First of all, the official name– SAS Grid Manager for Hadoop– shows that it is a brand new product, not just an addition or a different configuration of the “classic” SAS Grid Manager – which I will subsequently refer to as “for Platform” to distinguish the two.
For an end user, grid usage and functionality remains the same, but an architect will notice that many components of the offering have changed. Describing these components will be the focus of the remainder of this post.
Let me start by showing a picture of a sample software architecture, so that it will be easier to recognize all the pieces with a visual schema in front of us. The following is one possible deployment architecture; there are other deployment choices.
Third party components
Just as SAS Grid Manager for Platform builds on top of third party software from Platform Computing (part of IBM), SAS Grid Manager for Hadoop requires Hadoop to function. There is a big difference, though.
SAS Grid Manager for Platform includes all of the required Platform Computing components, as they are delivered, installed and supported by SAS.
On the other side, SAS Grid Manager for Hadoop considers all of the Hadoop components (highlighted in yellow in the above diagram) as prerequisites. As such, customers are required to procure, install and support Hadoop before SAS gets installed.
Hadoop, as you know, includes many different components. The diagram lists the one that are needed for SAS Grid Manager:
- HDFS provides cluster-wide filessytem storage
- YARN is used for resource management
- Oozie is the scheduling service
- Hue is required, if the Oozie web GUI is surfaced through Hue.
- Hive is required at install time for the SAS Deployment Wizard to be able to access the required Hadoop configuration and jar files.
- Hadoop jars and config files need to be on every machine, including clients.
YARN Resource Manager, HDFS Name Node, Hive, and Oozie are not necessarily on the same machine. By default, the SAS grid control server needs to be on the machine that YARN Resource Manager is on.
SAS programming interfaces to grid have not changed, apart from the lower-level libraries to connect to the third party software. As such, SAS will deploy the traditional SAS grid control server, SAS grid nodes, SAS thin client (aka SASGSUB) or the full SAS client (SAS Display Manger).

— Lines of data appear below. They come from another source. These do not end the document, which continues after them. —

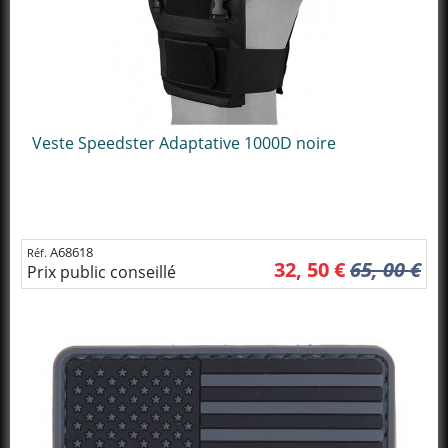
Veste Speedster Adaptative 1000D noire
A68618
Réf.
32, 50 €
65, 00 €
Prix public conseillé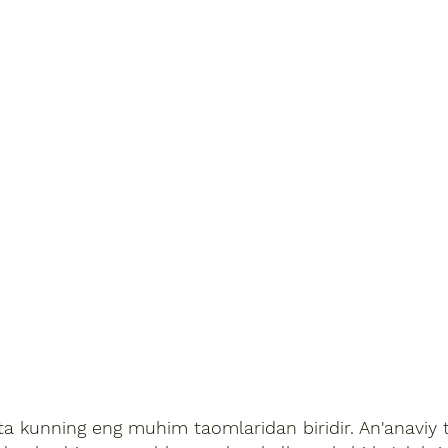
ning eng muhim taomlaridan biridir. An'anaviy tur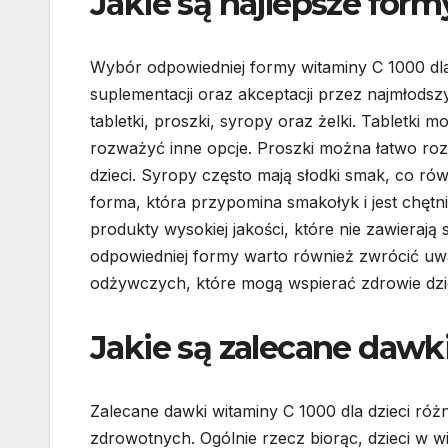
Jakie są najlepsze form
Wybór odpowiedniej formy witaminy C 1000 dla 
suplementacji oraz akceptacji przez najmłodsz
tabletki, proszki, syropy oraz żelki. Tabletki 
rozważyć inne opcje. Proszki można łatwo rozp
dzieci. Syropy często mają słodki smak, co rów
forma, która przypomina smakołyk i jest chętn
produkty wysokiej jakości, które nie zawiera
odpowiedniej formy warto również zwrócić uw
odżywczych, które mogą wspierać zdrowie dzi
Jakie są zalecane dawki
Zalecane dawki witaminy C 1000 dla dzieci róż
zdrowotnych. Ogólnie rzecz biorąc, dzieci w 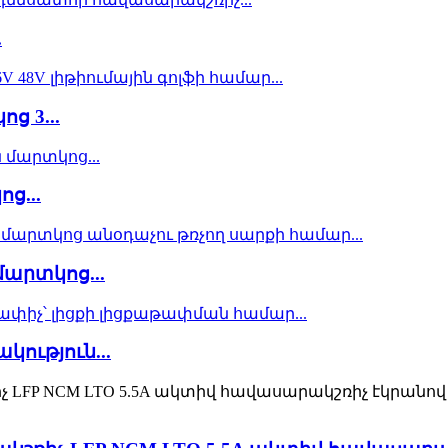
.
ց 3...
ց...
մարտկոց...
ություն...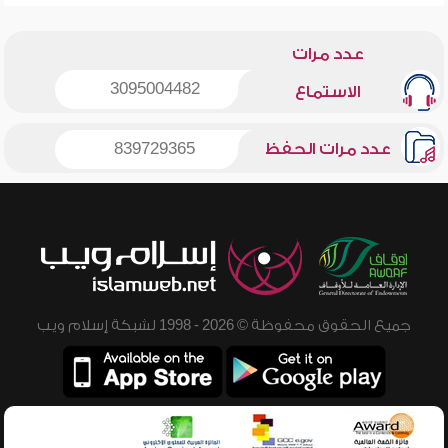
عدد مرات
3095004482
الاستماع
عدد مرات الحفظ
839729365
جميع الحقوق محفوظة © 2026 - 1998 لشبكة إسلام ويب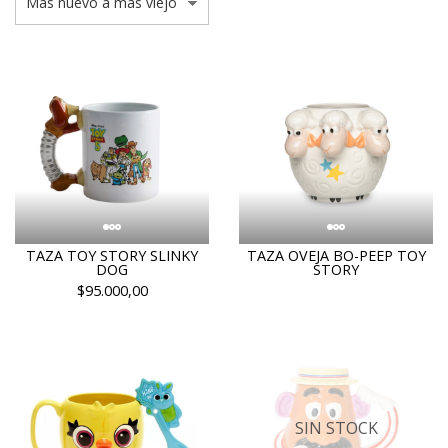
TAZA TOY STORY SLINKY
TAZA OVEJA BO-PEEP TOY
DOG
STORY
$95.000,00
SIN STOCK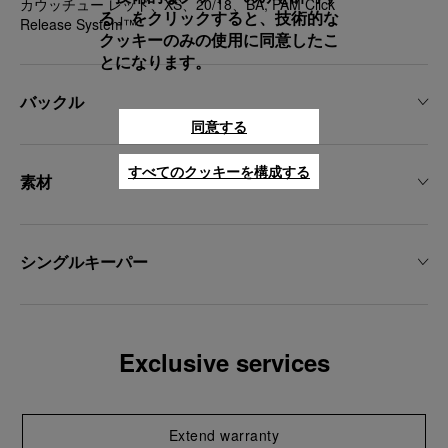
カウッチュー レッド、XS、20/18、BA, PAM Click
る」をクリックすると、技術的な
Release System™
クッキーのみの使用に同意したこ
とになります。
バックル
同意する
すべてのクッキーを構成する
素材
シングルキーパー
Exclusive services
Extend warranty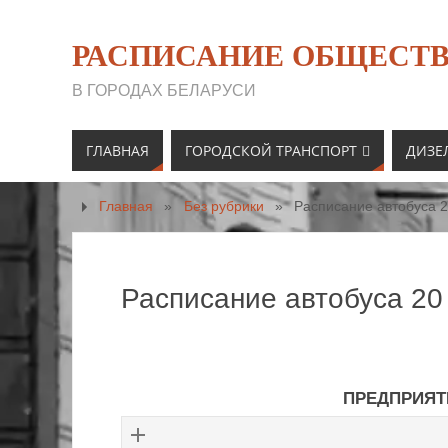
РАСПИСАНИЕ ОБЩЕСТВ
В ГОРОДАХ БЕЛАРУСИ
ГЛАВНАЯ
ГОРОДСКОЙ ТРАНСПОРТ
ДИЗЕ
Главная
»
Без рубрики
»
Расписание автобуса 2
Расписание автобуса 20
ПРЕДПРИЯТ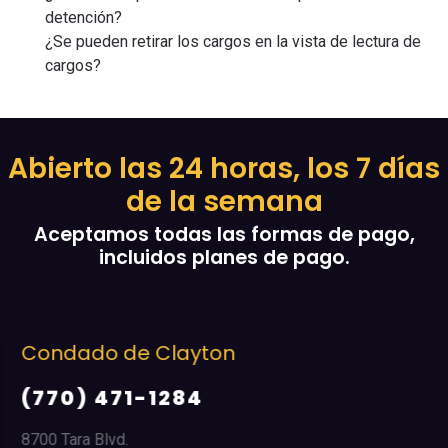
detención?
¿Se pueden retirar los cargos en la vista de lectura de
cargos?
Abierto las 24 horas, los 7 días
de la semana
Aceptamos todas las formas de pago,
incluidos planes de pago.
Condado de Clayton
(770) 471-1284
8700 Tara Blvd.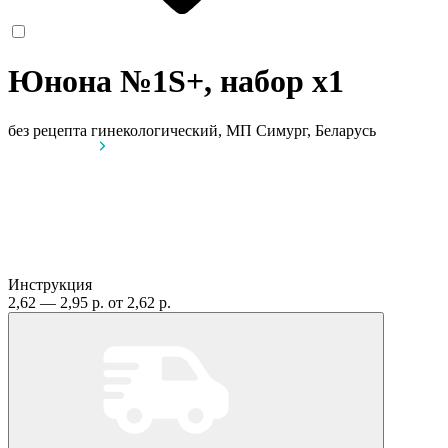
Юнона №1S+, набор
x1
без рецепта
гинекологический, МП Симург, Беларусь
Инструкция
2,62 — 2,95 р.
от 2,62 р.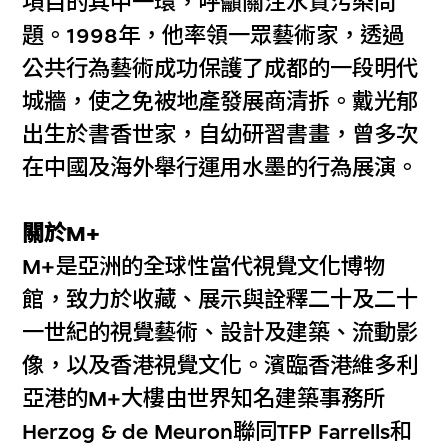
項目的其中一環，呼籲關注水質污染問
題。1998年，他率領一眾藝術家，透過
公共行為藝術成功保護了成都的一段明代
城牆，使之免被地產發展商清拆。戴光郁
出生於書香世家，自幼研習書畫，曾多次
在中國及海外舉行運用水墨的行為展演。
關於M+
M+是亞洲的全球性當代視覺文化博物
館，致力於收藏、展示與詮釋二十及二十
一世紀的視覺藝術、設計及建築、流動影
像，以及香港視覺文化。濱臨香港維多利
亞港的M+大樓由世界知名建築事務所
Herzog & de Meuron聯同TFP Farrells和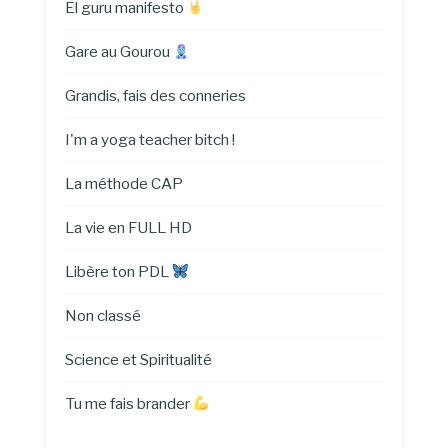
El guru manifesto
Gare au Gourou
Grandis, fais des conneries
I'm a yoga teacher bitch !
La méthode CAP
La vie en FULL HD
Libère ton PDL
Non classé
Science et Spiritualité
Tu me fais brander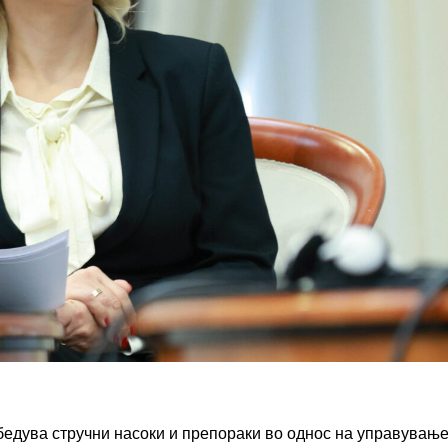
бедува стручни насоки и препораки во однос на управување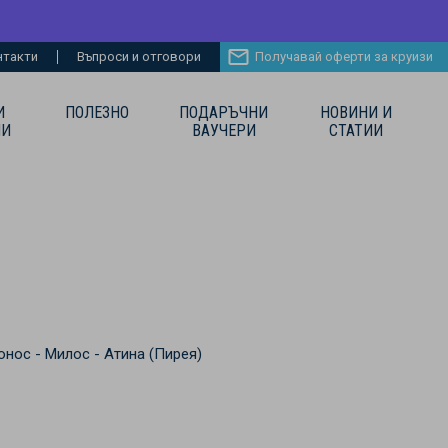
нтакти
Въпроси и отговори
Получавай оферти за круизи
И
ПОЛЕЗНО
ПОДАРЪЧНИ
НОВИНИ И
ИИ
ВАУЧЕРИ
СТАТИИ
онос - Милос - Атина (Пирея)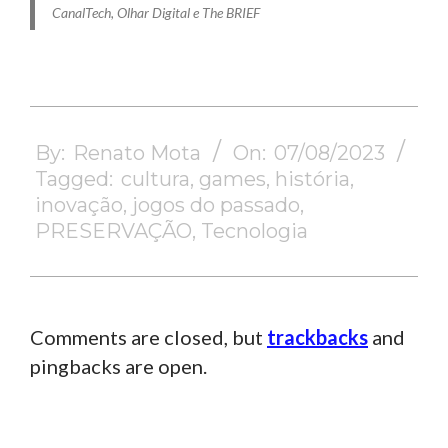
CanalTech, Olhar Digital e The BRIEF
2023-
08-
By:
Renato Mota
On:
07/08/2023
07
Tagged:
cultura
,
games
,
história
,
inovação
,
jogos do passado
,
PRESERVAÇÃO
,
Tecnologia
Comments are closed, but
trackbacks
and
pingbacks are open.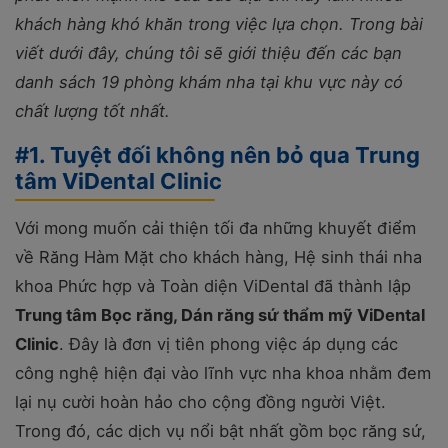
khách hàng khó khăn trong việc lựa chọn. Trong bài
viết dưới đây, chúng tôi sẽ giới thiệu đến các bạn
danh sách 19 phòng khám nha tại khu vực này có
chất lượng tốt nhất.
#1. Tuyệt đối không nên bỏ qua Trung
tâm ViDental Clinic
Với mong muốn cải thiện tối đa những khuyết điểm
về Răng Hàm Mặt cho khách hàng, Hệ sinh thái nha
khoa Phức hợp và Toàn diện ViDental đã thành lập
Trung tâm Bọc răng, Dán răng sứ thẩm mỹ ViDental
Clinic
. Đây là đơn vị tiên phong việc áp dụng các
công nghệ hiện đại vào lĩnh vực nha khoa nhằm đem
lại nụ cười hoàn hảo cho cộng đồng người Việt.
Trong đó, các dịch vụ nổi bật nhất gồm bọc răng sứ,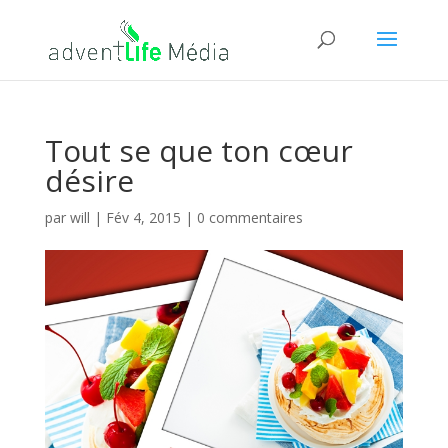
Tout se que ton cœur
désire
par
will
|
Fév 4, 2015
|
0 commentaires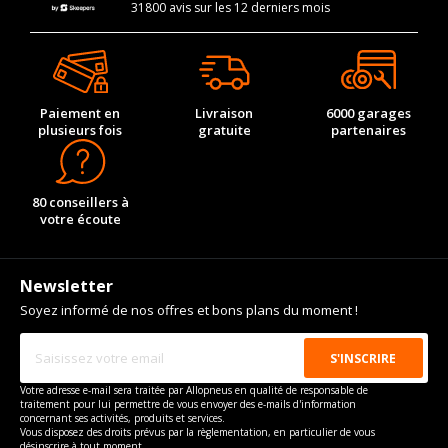
31800 avis sur les 12 derniers mois
Paiement en
Livraison
6000 garages
plusieurs fois
gratuite
partenaires
80 conseillers à
votre écoute
Newsletter
Soyez informé de nos offres et bons plans du moment !
Votre adresse e-mail sera traitée par Allopneus en qualité de responsable de
traitement pour lui permettre de vous envoyer des e-mails d'information
concernant ses activités, produits et services.
Vous disposez des droits prévus par la règlementation, en particulier de vous
désinscrire à tout moment.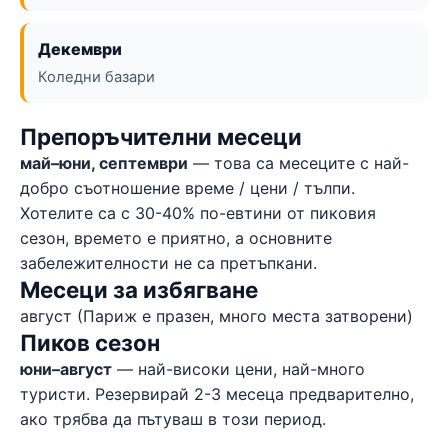
Декември
Коледни базари
Препоръчителни месеци
май–юни, септември
— това са месеците с най-
добро съотношение време / цени / тълпи.
Хотелите са с 30-40% по-евтини от пиковия
сезон, времето е приятно, а основните
забележителности не са претъпкани.
Месеци за избягване
август (Париж е празен, много места затворени)
Пиков сезон
юни–август
— най-високи цени, най-много
туристи. Резервирай 2-3 месеца предварително,
ако трябва да пътуваш в този период.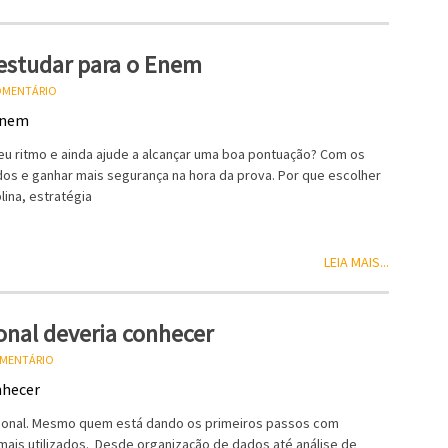
 estudar para o Enem
COMENTÁRIO
eu ritmo e ainda ajude a alcançar uma boa pontuação? Com os
údos e ganhar mais segurança na hora da prova. Por que escolher
lina, estratégia
LEIA MAIS...
onal deveria conhecer
OMENTÁRIO
issional. Mesmo quem está dando os primeiros passos com
mais utilizados. Desde organização de dados até análise de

In a typical SAS Grid deployment, a shared directory is used to share the installation and configuration directories between machines in the grid. With SAS Grid Manager for Hadoop, you can either use NFS to mount a shared directory on all cluster hosts or use the SAS Deployment Manager (SDM) to work with the cluster manager to distribute the deployment to the cluster hosts. The SDM has the ability to create Cloudera parcels and Ambari packages to enable the distribution of the installation and configuration directories from the grid control server to the grid nodes.
One notable missing component is the SAS Grid Manager plug-in for SAS Management Console. This management interface is tightly coupled with Platform Computing GMS, and cannot be used with Hadoop.
The Middle Tier
You will notice in the above diagram that the middle tier is faded. In fact, no middle tier components are included in SAS Grid Manager for Hadoop. Anyway, a middle tier will generally be included and deployed as part of other solutions licensed on top of SAS Grid Manager, so you will still be able to program using SAS Studio and monitor the SAS infrastructure using SAS Environment Manager.
Please note that I say “monitor the SAS infrastructure”, not “monitor the SAS grid.” There are no plug-ins or modules within SAS Environment Manager that are specific to SAS Grid Manager for Hadoop. This is by design because SAS is part of your overall Hadoop environment and therefore the SAS Grid workload can be monitored using your favorite Hadoop management tools.
Hadoop provides plenty of web interfaces to monitor, manage and configure its environment. As such, you will be able to use YARN Web UI to monitor and manage submitted SAS jobs, as well as Hue web UI to review scheduled workflows.
Discussing grid storage is never a quick task and could require a full blog post on its own. It is worth noting some architecture peculiarities related to SAS Grid Manager for Hadoop. HDFS can be used to store shared data, and is used to store scheduled jobs, workflows, logs. But, we still require a traditional, POSIX complaint filesystem for stuff such as SAS Work, SASGSUB, solution specific projects, etc.
SAS Grid Manager for Hadoop enables customers to co-locate their SAS Grid and all of the associated SAS workload on their existing Hadoop cluster. We have briefly discussed the key components that are included in – or are missing from – this new offering. I hope you found this post helpful. As always, any comments are welcome.